Pseudo-eindheffing over vrijgesteld WKR-loon
Vrijgestelde WKR-loonbestanddelen vallen onder loonbegrip voor pseudo-eindheffing excessieve vertrekvergoeding.
In 2018 is de dienstbetrekking tussen een bv en een werknemer beëindigd. Deze werknemer kwam tot dat moment in aanmerking voor toepassing van de 30%-regeling. De werknemer heeft in 2018 en 2019 van zijn ex-werkgever vertrekvergoedingen gekregen van in totaal € 8,3 mln. De inspecteur heeft vanwege de zogeheten pseudo-eindheffing over excessieve vertrekvergoedingen een naheffingsaanslag loonbelasting aan de bv opgelegd van 75% van € 8,3 mln., ofwel € 6,2 mln. Bij de berekening van de excessieve vertrekvergoeding zijn de aan de werknemer toe te rekenen (individualiseerbare) eindheffingsbestanddelen, waaronder de vergoedingen in het kader van de 30%-regeling, tot het loon gerekend.

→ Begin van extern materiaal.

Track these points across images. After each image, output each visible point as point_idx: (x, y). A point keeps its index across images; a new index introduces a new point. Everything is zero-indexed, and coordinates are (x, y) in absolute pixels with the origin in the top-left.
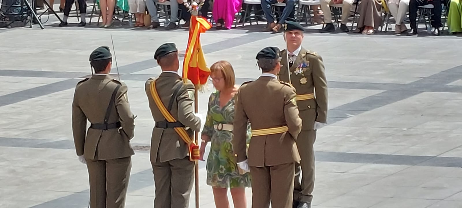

Hof stelt ex-werkgever in het gelijk De bv is daartegen in beroep gegaan. Hof Den Bosch heeft haar in het gelijk gesteld door te oordelen dat de onder de werkkostenregeling (WKR) vrijgestelde loonbestanddelen niet tot de vertrekvergoeding behoren. De naheffingsaanslag is daarom verminderd tot € 4,7 mln. De staatssecretaris heeft cassatieberoep ingesteld tegen de hofuitspraak.
LB-loonbegrip blijft leidend De Hoge Raad vernietigt de hofuitspraak en oordeelt onder verwijzing naar de conclusie van Advocaat-generaal Pauwels dat ook na de invoering van de WKR het Wet LB-loonbegrip onverkort leidend is voor het loonbegrip voor de pseudo-eindheffing over excessieve vertrekvergoedingen. Dit betekent dat onder dit loonbegrip ook loonbestanddelen vallen die zijn aangewezen als WKR-bestanddelen en onder de WKR zijn vrijgesteld. De naheffingsaanslag van € 6,2 mln. blijft daarom in stand. De Hoge Raad vernietigt de hof- en rechtbankuitspraak en verklaart het beroep van de bv tegen de uitspraak van de inspecteur ongegrond.
Bron: Hoge Raad 04-04-2025, Hof Den Bosch 21-02-2024 (gepubl. 04-04-2024).